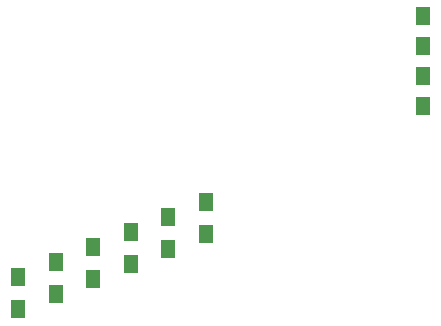
<source format=gbr>
G04 #@! TF.FileFunction,Paste,Top*
%FSLAX46Y46*%
G04 Gerber Fmt 4.6, Leading zero omitted, Abs format (unit mm)*
G04 Created by KiCad (PCBNEW 4.0.6) date 12/04/17 18:38:42*
%MOMM*%
%LPD*%
G01*
G04 APERTURE LIST*
%ADD10C,0.050000*%
%ADD11R,1.250000X1.500000*%
%ADD12R,1.300000X1.500000*%
G04 APERTURE END LIST*
D10*
D11*
X158385000Y-75180000D03*
X158385000Y-72680000D03*
X158385000Y-67600000D03*
X158385000Y-70100000D03*
D12*
X139970000Y-83375000D03*
X139970000Y-86075000D03*
X136795000Y-84645000D03*
X136795000Y-87345000D03*
X133620000Y-85915000D03*
X133620000Y-88615000D03*
X130445000Y-87185000D03*
X130445000Y-89885000D03*
X127270000Y-88455000D03*
X127270000Y-91155000D03*
X124095000Y-89725000D03*
X124095000Y-92425000D03*
M02*

</source>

◆ ◆ ◆

DIRECTIVE
Pictures aside, retype the material exactly.

FINAL ANSWER
<source format=gbr>
G04 #@! TF.FileFunction,Paste,Top*
%FSLAX46Y46*%
G04 Gerber Fmt 4.6, Leading zero omitted, Abs format (unit mm)*
G04 Created by KiCad (PCBNEW 4.0.6) date 12/04/17 18:38:42*
%MOMM*%
%LPD*%
G01*
G04 APERTURE LIST*
%ADD10C,0.050000*%
%ADD11R,1.250000X1.500000*%
%ADD12R,1.300000X1.500000*%
G04 APERTURE END LIST*
D10*
D11*
X158385000Y-75180000D03*
X158385000Y-72680000D03*
X158385000Y-67600000D03*
X158385000Y-70100000D03*
D12*
X139970000Y-83375000D03*
X139970000Y-86075000D03*
X136795000Y-84645000D03*
X136795000Y-87345000D03*
X133620000Y-85915000D03*
X133620000Y-88615000D03*
X130445000Y-87185000D03*
X130445000Y-89885000D03*
X127270000Y-88455000D03*
X127270000Y-91155000D03*
X124095000Y-89725000D03*
X124095000Y-92425000D03*
M02*

</source>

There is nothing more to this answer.